● **Brief**:
No image is to be carried over; reproduce the rest of the listing word for word.

● **Raw data**:
════════
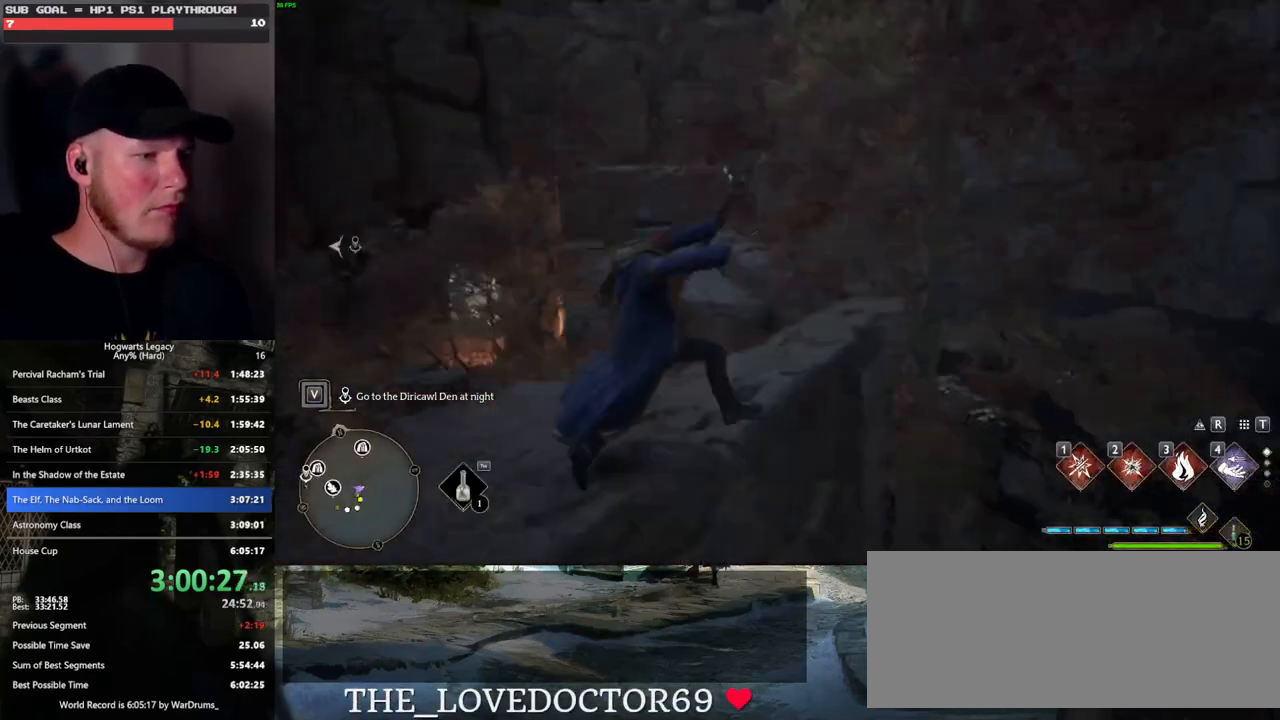
{"keys": ["a", "w"], "mouse": [], "events": [[100, "w", "down"]]}
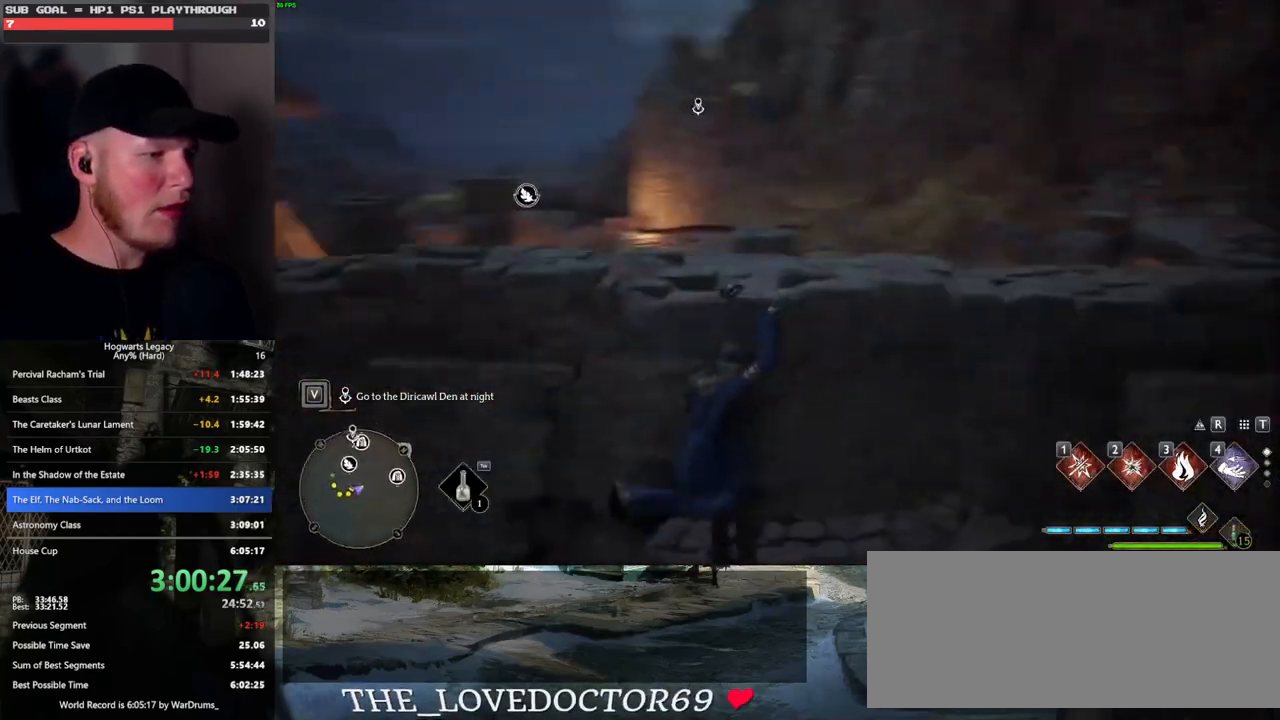
{"keys": ["w"], "mouse": [], "events": [[167, "a", "up"]]}
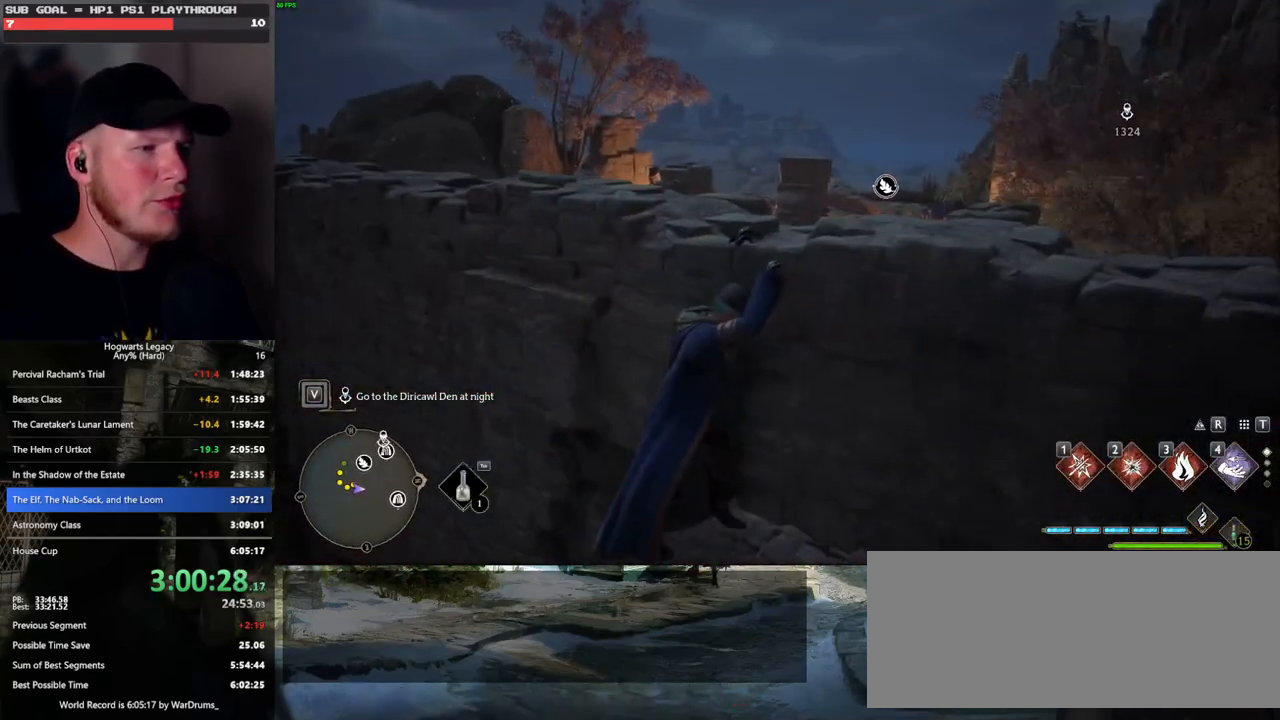
{"keys": ["w"], "mouse": [], "events": [[117, "w", "up"], [183, "w", "down"]]}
════════
● **Solved exercise**:
{"keys": ["a", "w"], "mouse": [], "events": [[100, "w", "down"]]}
{"keys": ["w"], "mouse": [], "events": [[167, "a", "up"]]}
{"keys": ["w"], "mouse": [], "events": [[117, "w", "up"], [183, "w", "down"]]}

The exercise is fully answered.